### Exercise materials
┏━━

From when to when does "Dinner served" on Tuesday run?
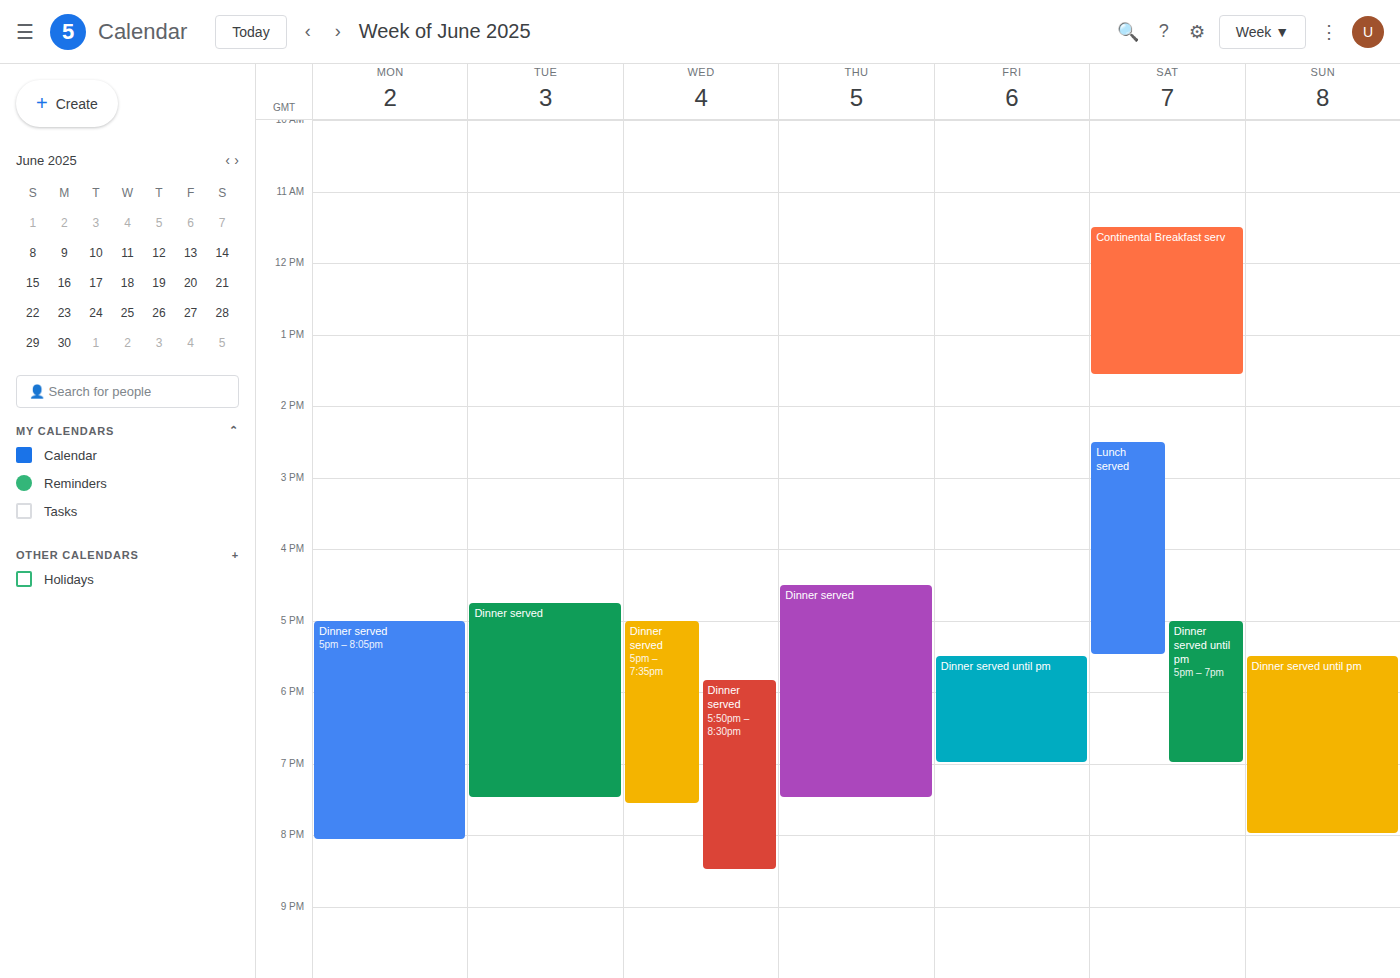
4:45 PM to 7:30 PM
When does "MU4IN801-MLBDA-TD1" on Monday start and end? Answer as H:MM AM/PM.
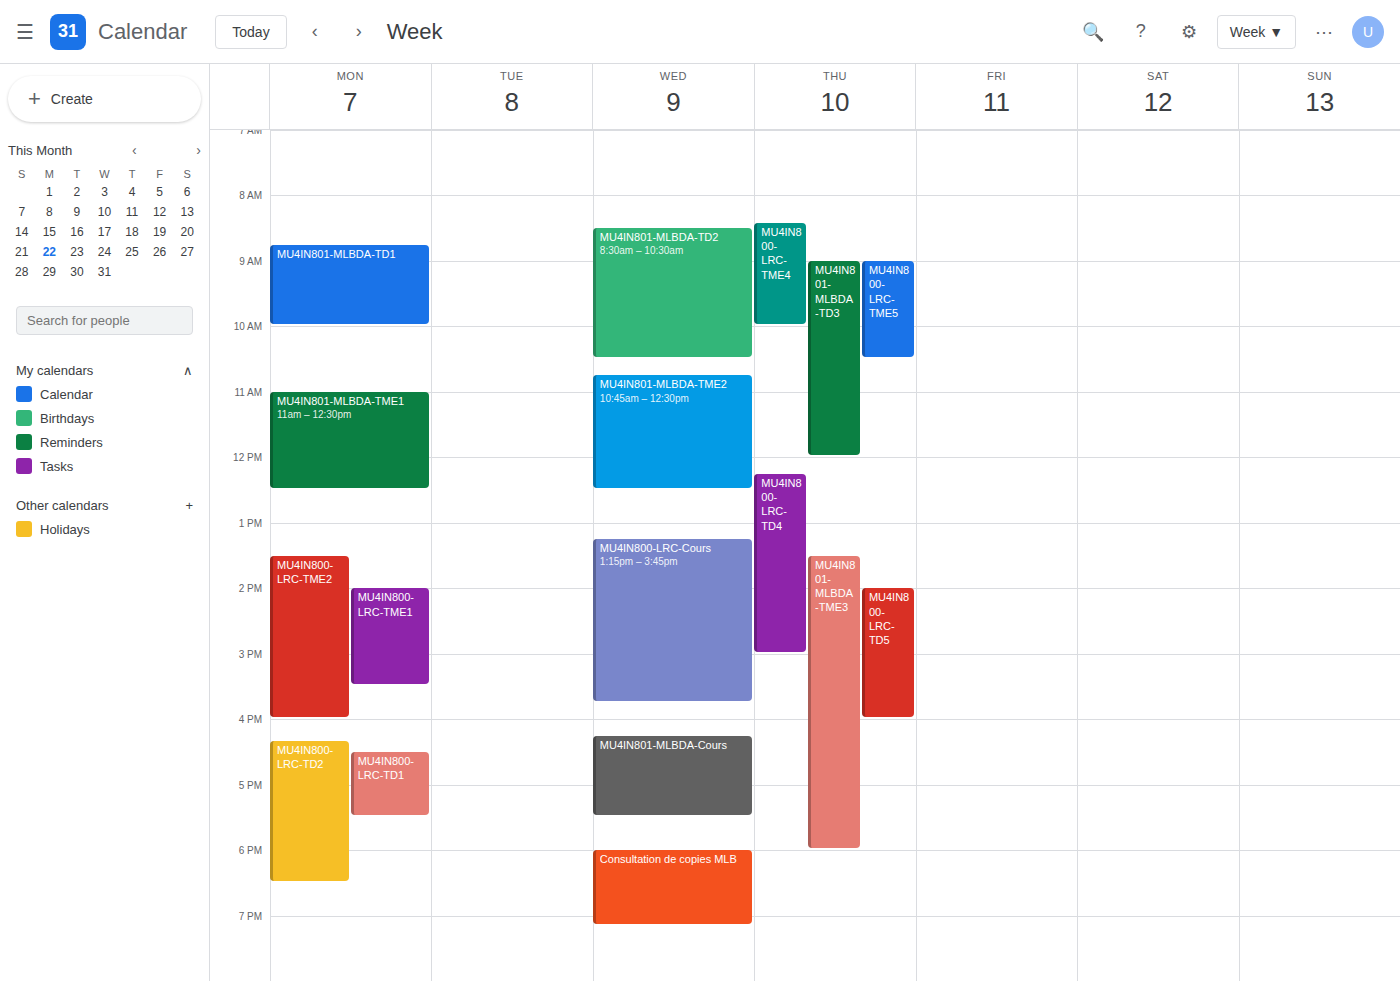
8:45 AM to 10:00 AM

┗━━
┏━━

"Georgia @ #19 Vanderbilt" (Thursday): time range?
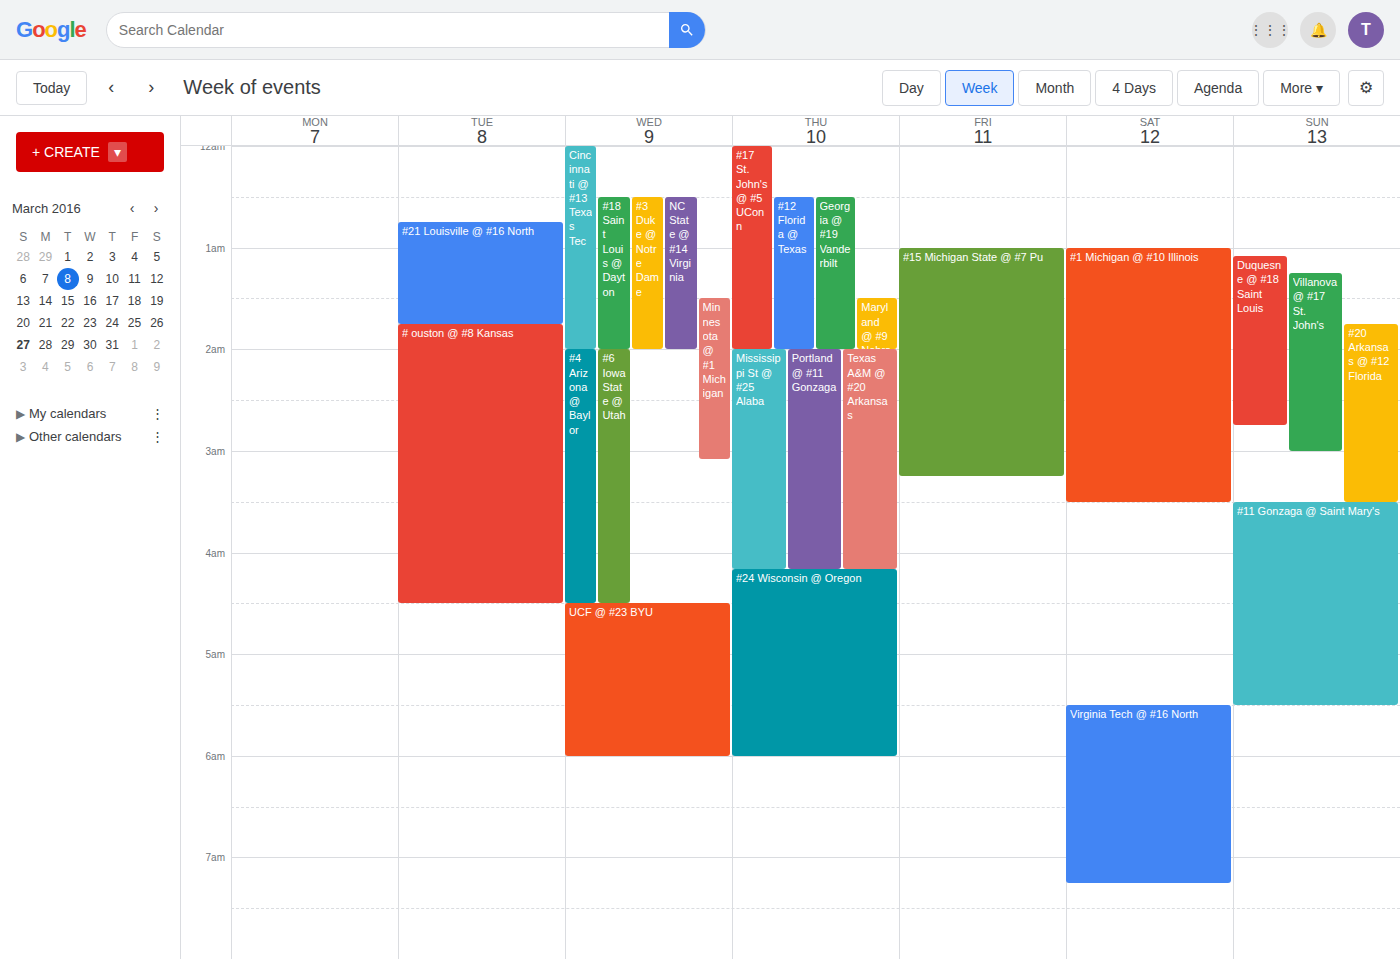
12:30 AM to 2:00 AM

┗━━

### Aim of the exercise
Put the lines into a JSON list of strings, one string per line and no blank lines, beginning at the line that contains "From when to" and stopping after the line that contains "8:45 AM to 10:00 AM". Leave the pictures out of the list.

### Result of this exercise
[
  "From when to when does \"Dinner served\" on Tuesday run?",
  "4:45 PM to 7:30 PM",
  "When does \"MU4IN801-MLBDA-TD1\" on Monday start and end? Answer as H:MM AM/PM.",
  "8:45 AM to 10:00 AM"
]